Cómplices y sus mogudes con la Dipu
En 35 años de profesión he conocido inventos institucionales y privados, vividos tanto como participante como organizador. Ahí están, con carácter localista, Las Mogudes de La Dipu o el Concurso de Pop-Rock, ambos celebrados en los 80 con el respaldo de la Diputación y la Consellería de Cultura, respectivamente. El Salero, producto de TVE, del que salieron triunfantes, en una edición, mis Surfin' Bichos (y con 5 millones de las antiguas pesetas en el bolsillo) o, ya como responsable, el glorioso Valencia Sona con soporte de cervezas San Miguel y la sala Roxy Club. Por supuesto, conozco mil intentonas más por todo el territorio español, pero prefiero basarme en lo vivido en primera persona, sabiendo que esta perspectiva será válida para cualquiera de ellos.

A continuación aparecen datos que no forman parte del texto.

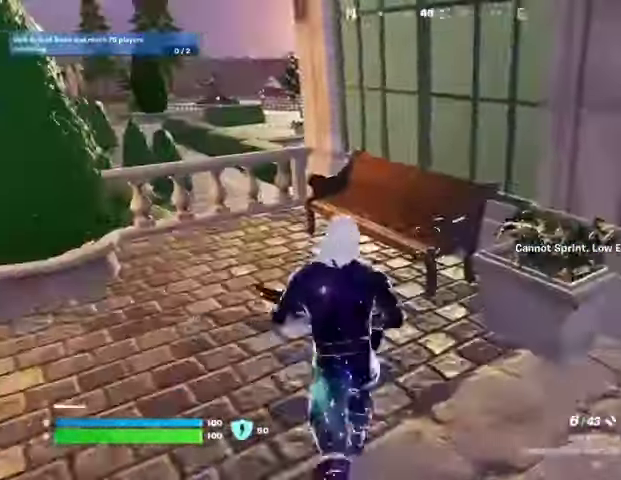
{"buttons": [], "left_stick": "up-left", "right_stick": "center", "events": [[100, "left_stick", "up-left"], [267, "L3", "down"], [367, "L3", "up"]]}
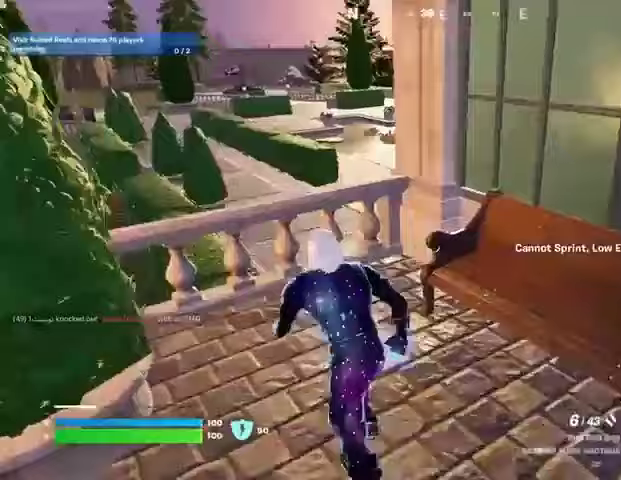
{"buttons": [], "left_stick": "up-left", "right_stick": "center", "events": [[67, "CROSS", "down"], [100, "CROSS", "up"], [200, "right_stick", "right"], [333, "right_stick", "center"]]}
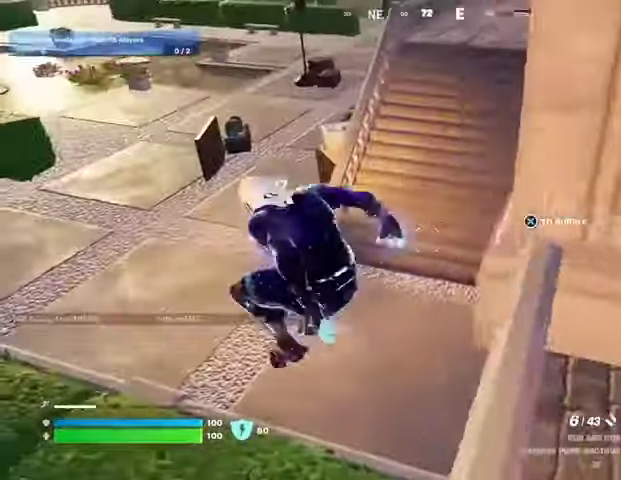
{"buttons": [], "left_stick": "up-left", "right_stick": "center", "events": [[100, "right_stick", "up-right"], [200, "right_stick", "center"]]}
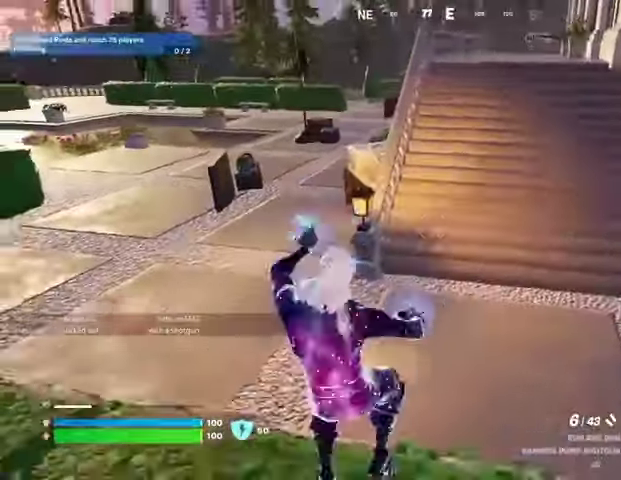
{"buttons": [], "left_stick": "up-left", "right_stick": "center", "events": [[133, "right_stick", "right"], [300, "right_stick", "center"]]}
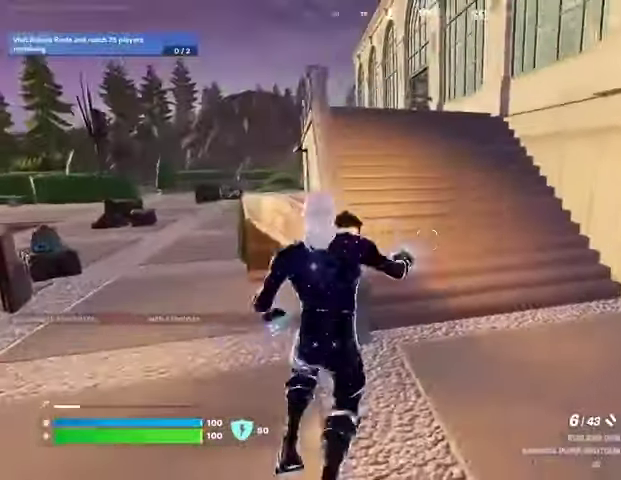
{"buttons": [], "left_stick": "up-left", "right_stick": "center", "events": []}
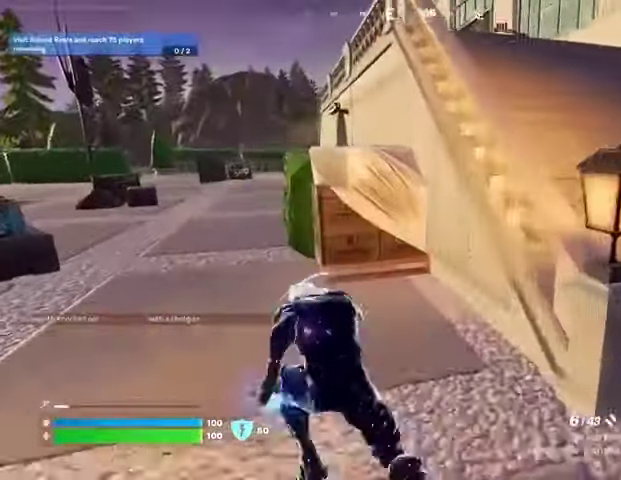
{"buttons": [], "left_stick": "up-left", "right_stick": "center", "events": []}
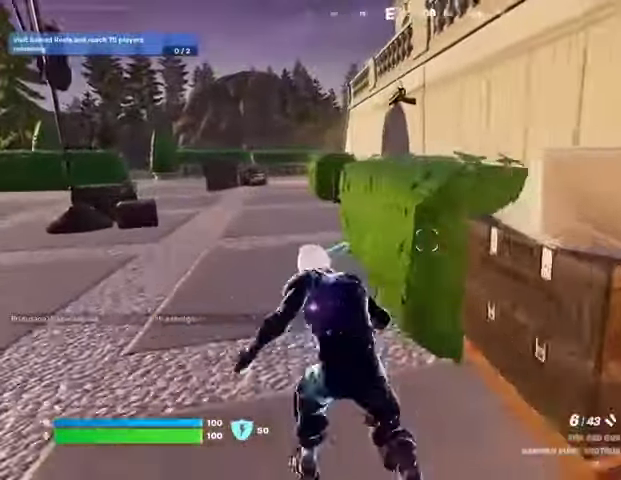
{"buttons": [], "left_stick": "up-left", "right_stick": "center", "events": []}
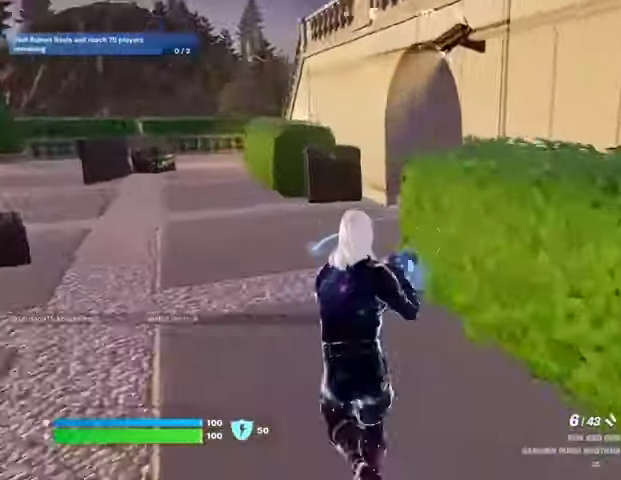
{"buttons": [], "left_stick": "up-right", "right_stick": "center", "events": [[100, "left_stick", "up"], [200, "right_stick", "right"], [333, "left_stick", "up-left"], [467, "left_stick", "up-right"], [467, "right_stick", "center"]]}
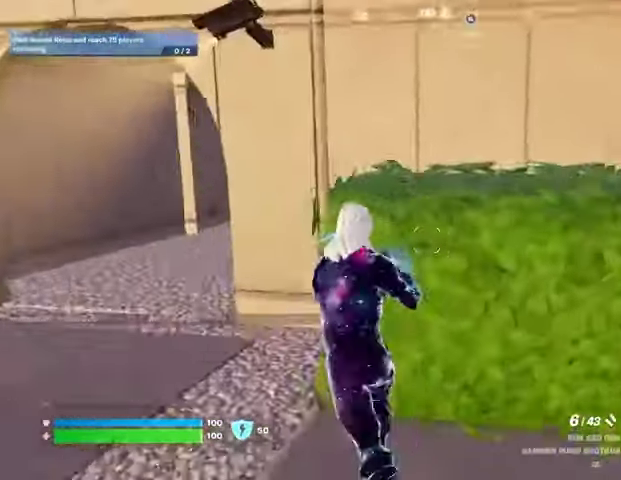
{"buttons": [], "left_stick": "up-left", "right_stick": "center", "events": [[100, "left_stick", "up-left"]]}
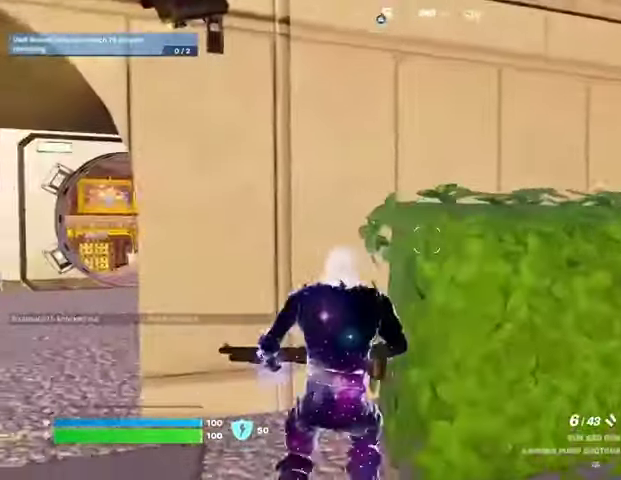
{"buttons": [], "left_stick": "right", "right_stick": "center", "events": [[333, "left_stick", "center"], [400, "left_stick", "right"]]}
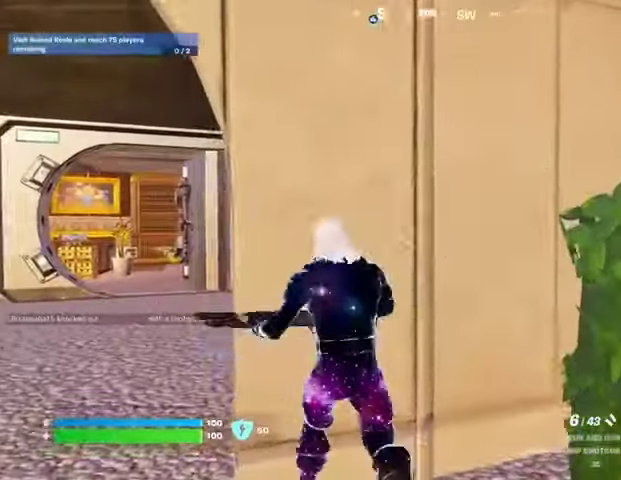
{"buttons": [], "left_stick": "left", "right_stick": "center", "events": [[167, "left_stick", "down"], [367, "left_stick", "left"]]}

En un principio, y hoy en día, no veo grandes diferencias entre ninguno de ellos, todos tenían un doble objetivo común: por una parte, apoyar a los artistas emergentes y, por la otra, promocionar su marca, sea política o empresarial. Quizás, el matiz interesante se pudiera encontrar en las manos y en la actitud de los responsables de llevar a buen puerto esos proyectos. Quiero decir con esto, que a nivel de organización sí que podríamos apreciar cierta distancia entre las múltiples propuestas. Normalmente los concursos institucionales se dejaban en manos de incompetentes y/o enchufados (no creo que haya cambiado el patio) y cualquier aventura privada solía delegarse (o partía) en gente apasionada, capacitada y completamente involucrada. Jamás podrá compararse la trastienda de unas Mogudes de La Dipu con un Valencia Sona, por poner un ejemplo cercano.

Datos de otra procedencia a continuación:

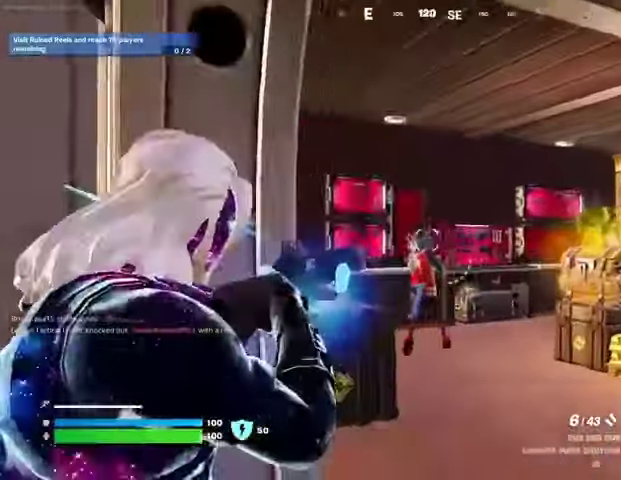
{"buttons": ["R2"], "left_stick": "right", "right_stick": "left", "events": [[33, "L2", "up"], [33, "R2", "down"], [67, "R2", "up"], [167, "R1", "down"], [267, "R1", "up"], [300, "right_stick", "center"], [400, "right_stick", "right"], [500, "R2", "down"], [500, "right_stick", "left"]]}
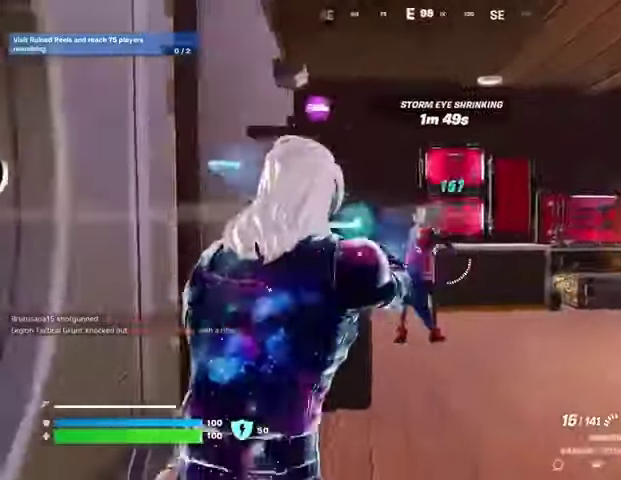
{"buttons": ["R1", "R2"], "left_stick": "up", "right_stick": "center"}
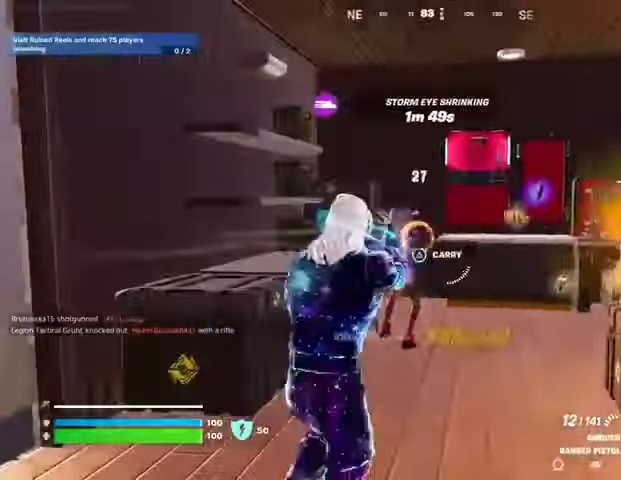
{"buttons": [], "left_stick": "up", "right_stick": "right"}
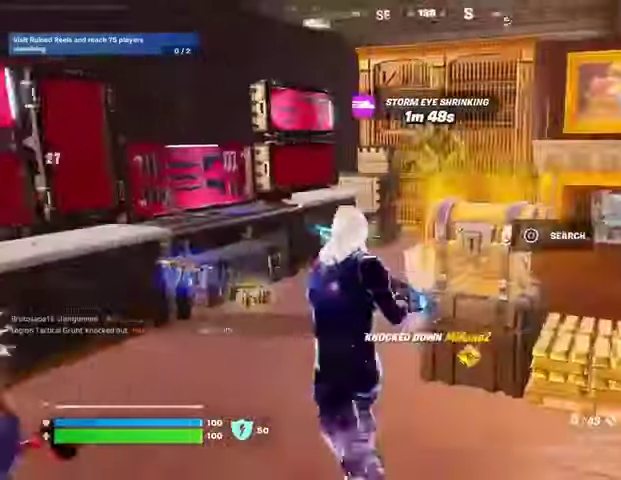
{"buttons": ["R1"], "left_stick": "up-right", "right_stick": "left", "events": [[67, "right_stick", "center"], [167, "left_stick", "up-left"], [400, "R1", "down"], [467, "left_stick", "up-right"], [500, "right_stick", "left"]]}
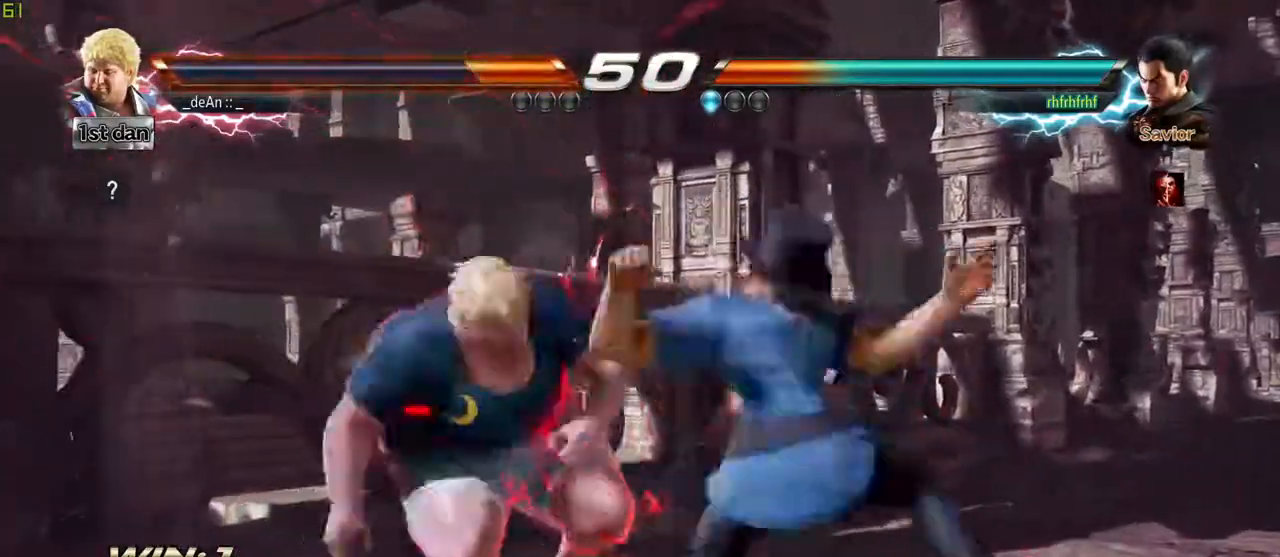
Gameplay with a controller (arcade stick); each line is a JSON object with the inputs held at the frame after it. "events" lists button and stick changes between this image and that frame as [ms after this image, input, new state], when the widget could be followed in between. Not read: L3 R3.
{"buttons": [], "left_stick": "left", "events": []}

En todos los frentes he visto ganar a grupos fantásticos, Species, Cultura Probase, Surfin' Bichos, Imprevisibles, Los Flacos, Rubber, Inhibidos Quizás?, Chococrispis... ¿han servido los concursos o han sido una plataforma útil para ellos? No, ni para vencedores, ni vencidos; cosa que comento sin ningún ánimo de negatividad. Simplemente, han sido una tribuna pasajera para mantener viva la llama de muchas ilusiones en un momento muy puntual. El arte no es competición.

Mi conclusión está muy clara. No fallan los concursos, ni los grupos. Lo que no funciona es el público en general, el mayoritario. El mundo del rock (abarcando todas sus tendencias y mutaciones), por mucho que nos empeñemos en lo contrario, es una corriente cultural minoritaria en España por la que la gran masa no muestra demasiado interés, ni antes, ni ahora. Y esto queda certificado si miramos a nuestro alrededor: ¿de dónde han salido los Bisbales, Bustamantes, Chenoas, Rosas y Maripilis que azotan la escena musical de este país?, ¿y Julio Iglesias?

* El periodista Carlos Pérez de Ziriza me pidió unas impresiones sobre el tema de los concursos para un artículo suyo en CulturPlaza. En él salían, lógicamente, solo unas pinceladas y aquí rescato el texto íntegro.